Ok, thank you for saying so. Silence is assent, so what should it say?
> Whether adding the first sentence alone is worth a new revision I think is
> questionable – but I certainly would not oppose it.
The cost of a new revision is trivial, given that the system is automated.
> Regarding LANs, the encoding for OSPF is more problematic – basically we
> need to identify the value as a router id or a network LSA id (or something
> like that).
> So, committing to this without consensus has a downside that we might live to
> regret.
>
> I am in agreement with Peter’s position.

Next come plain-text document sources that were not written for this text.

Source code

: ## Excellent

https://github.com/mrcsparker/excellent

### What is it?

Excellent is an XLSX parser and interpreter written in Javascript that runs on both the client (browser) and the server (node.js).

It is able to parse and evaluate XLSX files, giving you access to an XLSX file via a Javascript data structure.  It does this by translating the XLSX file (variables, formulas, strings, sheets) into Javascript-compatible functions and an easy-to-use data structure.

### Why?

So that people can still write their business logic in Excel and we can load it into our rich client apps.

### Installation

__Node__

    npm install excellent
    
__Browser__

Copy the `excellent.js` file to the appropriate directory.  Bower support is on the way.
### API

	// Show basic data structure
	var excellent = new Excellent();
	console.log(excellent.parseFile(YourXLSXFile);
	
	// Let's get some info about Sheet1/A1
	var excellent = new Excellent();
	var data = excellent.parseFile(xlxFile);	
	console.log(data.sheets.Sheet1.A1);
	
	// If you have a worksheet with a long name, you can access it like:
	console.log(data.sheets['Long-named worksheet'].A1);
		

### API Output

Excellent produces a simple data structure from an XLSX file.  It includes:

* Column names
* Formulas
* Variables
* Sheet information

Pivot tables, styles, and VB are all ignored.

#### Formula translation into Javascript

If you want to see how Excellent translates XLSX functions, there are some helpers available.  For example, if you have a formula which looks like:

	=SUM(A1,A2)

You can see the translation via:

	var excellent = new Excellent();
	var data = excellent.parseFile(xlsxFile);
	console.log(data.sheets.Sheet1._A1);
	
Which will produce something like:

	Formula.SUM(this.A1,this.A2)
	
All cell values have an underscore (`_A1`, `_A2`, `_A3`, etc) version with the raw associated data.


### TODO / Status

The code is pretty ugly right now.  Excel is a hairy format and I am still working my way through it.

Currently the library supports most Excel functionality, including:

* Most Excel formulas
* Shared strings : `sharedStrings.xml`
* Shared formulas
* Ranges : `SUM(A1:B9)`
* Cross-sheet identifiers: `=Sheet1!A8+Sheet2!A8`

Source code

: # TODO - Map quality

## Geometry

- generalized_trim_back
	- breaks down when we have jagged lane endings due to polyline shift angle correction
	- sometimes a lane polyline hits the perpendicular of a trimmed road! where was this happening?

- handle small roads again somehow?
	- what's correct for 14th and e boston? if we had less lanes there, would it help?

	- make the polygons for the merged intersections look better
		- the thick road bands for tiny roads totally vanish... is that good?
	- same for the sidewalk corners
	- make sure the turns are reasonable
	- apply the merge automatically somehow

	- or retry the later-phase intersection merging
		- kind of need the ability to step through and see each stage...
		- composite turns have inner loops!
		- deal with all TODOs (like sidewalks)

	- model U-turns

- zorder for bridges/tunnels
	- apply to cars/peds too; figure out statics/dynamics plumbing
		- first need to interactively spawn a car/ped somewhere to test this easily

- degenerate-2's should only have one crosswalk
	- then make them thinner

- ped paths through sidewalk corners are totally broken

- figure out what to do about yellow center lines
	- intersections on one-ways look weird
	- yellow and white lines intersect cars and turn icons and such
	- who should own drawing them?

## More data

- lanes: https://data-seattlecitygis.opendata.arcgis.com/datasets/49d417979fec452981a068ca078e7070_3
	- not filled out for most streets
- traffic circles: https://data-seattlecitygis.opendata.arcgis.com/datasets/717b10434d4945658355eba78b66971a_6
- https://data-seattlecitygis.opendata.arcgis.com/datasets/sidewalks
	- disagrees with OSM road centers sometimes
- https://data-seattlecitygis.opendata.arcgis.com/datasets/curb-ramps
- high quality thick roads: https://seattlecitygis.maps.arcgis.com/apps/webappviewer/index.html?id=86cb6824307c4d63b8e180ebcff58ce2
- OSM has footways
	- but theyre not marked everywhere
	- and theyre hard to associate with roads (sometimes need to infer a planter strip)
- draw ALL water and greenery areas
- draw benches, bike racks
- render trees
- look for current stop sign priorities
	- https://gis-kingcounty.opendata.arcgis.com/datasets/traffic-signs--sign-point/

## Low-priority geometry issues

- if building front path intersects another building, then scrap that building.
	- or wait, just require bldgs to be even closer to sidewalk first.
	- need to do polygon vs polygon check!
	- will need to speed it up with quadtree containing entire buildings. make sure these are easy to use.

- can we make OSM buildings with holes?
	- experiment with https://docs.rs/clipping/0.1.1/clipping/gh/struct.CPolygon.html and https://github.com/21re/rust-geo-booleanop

LANs introduce additional complexity
> and it is not clear that including that support is a real benefit in the
> topologies in which we expect the flooding optimizations to be used.
> I know you believe real deployments may need this support – but what I don’t
> know is whether we have hard evidence to support that position.
>
> I am also wondering whether the following serves us better:
>
> a)We keep LANs always enabled for flooding
> b)The algorithms consider this and are biased towards using LANs when
> possible as this is a cheaper way to enable flooding to multiple nodes than
> many P2P interfaces.
>
> IN this way we keep the simplicity of not having to define LAN
> behavior/encoding, yet reap benefits in topologies where LANs have a
> significant presence.
>
> Let me know what problems you see with this approach.
Again, there are lots of cases where having LANs enabled is sub-optimal.
Parallel LANs, for example.
Yes, LANs MAY be a useful way of covering the topology, but without algorithm
specifics, it’s difficult to discuss. In the simulation work that we’ve done,
it’s pretty much a wash. Sometimes it’s helpful, sometimes it’s redundant. It
very much depends on the topology.
You can imagine a LS network where ALL links are still in LAN mode. By your
rules, that completely disabled dynamic flooding. I don’t think that’s
tractable.
Not being able to describe the flooding topology precisely is a significant
hindrance and is going to cause misbehavior one way or another. Suppose that
we have nodes A, B, and C. Suppose that AB is a P2P link and {A, B, C} is a
LAN. Now suppose that the topology requests path AB. What do A and B do? If
the LAN was intended, then C is included. How does C know that?
So, I don’t think LANs on all of the time works. And then we need to be able
to specify what’s going on, so that means naming LANs somehow.